[Start of section]

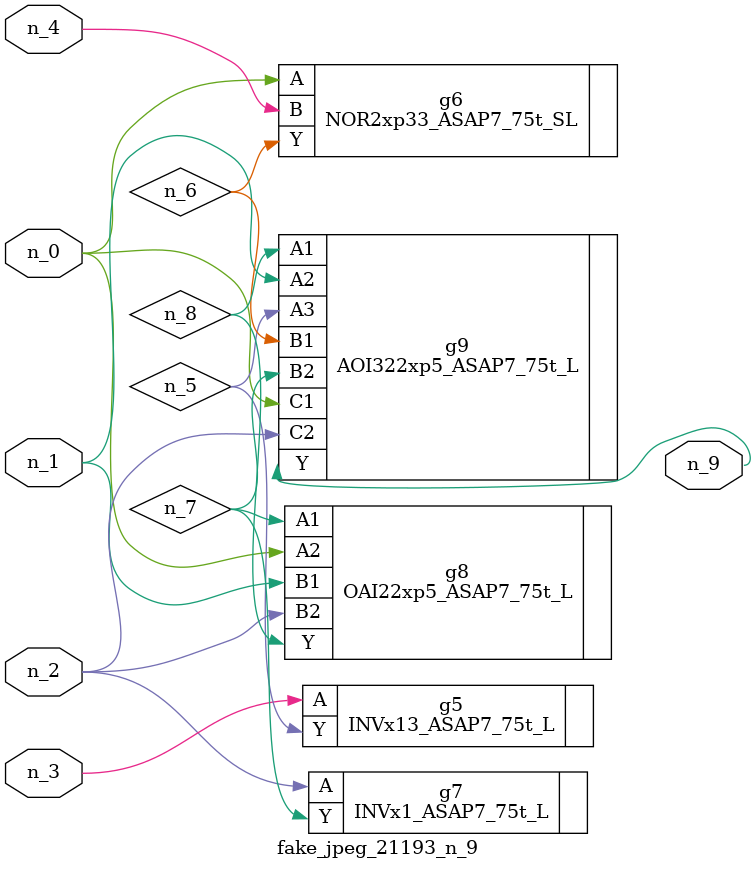
<source format=v>
module fake_jpeg_21193_n_9 (n_3, n_2, n_1, n_0, n_4, n_9);

input n_3;
input n_2;
input n_1;
input n_0;
input n_4;

output n_9;

wire n_8;
wire n_6;
wire n_5;
wire n_7;

INVx13_ASAP7_75t_L g5 ( 
.A(n_3),
.Y(n_5)
);

NOR2xp33_ASAP7_75t_SL g6 ( 
.A(n_0),
.B(n_4),
.Y(n_6)
);

INVx1_ASAP7_75t_L g7 ( 
.A(n_2),
.Y(n_7)
);

OAI22xp5_ASAP7_75t_L g8 ( 
.A1(n_7),
.A2(n_0),
.B1(n_1),
.B2(n_2),
.Y(n_8)
);

AOI322xp5_ASAP7_75t_L g9 ( 
.A1(n_8),
.A2(n_1),
.A3(n_5),
.B1(n_6),
.B2(n_7),
.C1(n_0),
.C2(n_2),
.Y(n_9)
);


endmodule
</source>
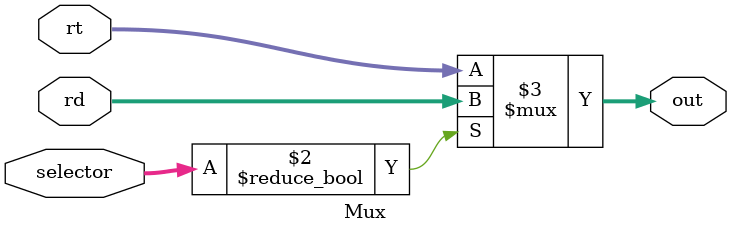
<source format=v>
`timescale 1ns / 1ps


module Mux(rd, rt, selector, out);

input [4:0] rd, rt;
input [1:0] selector;
output reg [4:0] out;

//mux on selector
always @ (selector or rd or rt)
begin
    out = (selector) ? rd : rt;
end
endmodule

</source>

[End of section]

Return each entry above unchanged. Leave the pictures out.

<source format=v>
module fake_jpeg_21193_n_9 (n_3, n_2, n_1, n_0, n_4, n_9);

input n_3;
input n_2;
input n_1;
input n_0;
input n_4;

output n_9;

wire n_8;
wire n_6;
wire n_5;
wire n_7;

INVx13_ASAP7_75t_L g5 ( 
.A(n_3),
.Y(n_5)
);

NOR2xp33_ASAP7_75t_SL g6 ( 
.A(n_0),
.B(n_4),
.Y(n_6)
);

INVx1_ASAP7_75t_L g7 ( 
.A(n_2),
.Y(n_7)
);

OAI22xp5_ASAP7_75t_L g8 ( 
.A1(n_7),
.A2(n_0),
.B1(n_1),
.B2(n_2),
.Y(n_8)
);

AOI322xp5_ASAP7_75t_L g9 ( 
.A1(n_8),
.A2(n_1),
.A3(n_5),
.B1(n_6),
.B2(n_7),
.C1(n_0),
.C2(n_2),
.Y(n_9)
);


endmodule
</source>
<source format=v>
`timescale 1ns / 1ps


module Mux(rd, rt, selector, out);

input [4:0] rd, rt;
input [1:0] selector;
output reg [4:0] out;

//mux on selector
always @ (selector or rd or rt)
begin
    out = (selector) ? rd : rt;
end
endmodule

</source>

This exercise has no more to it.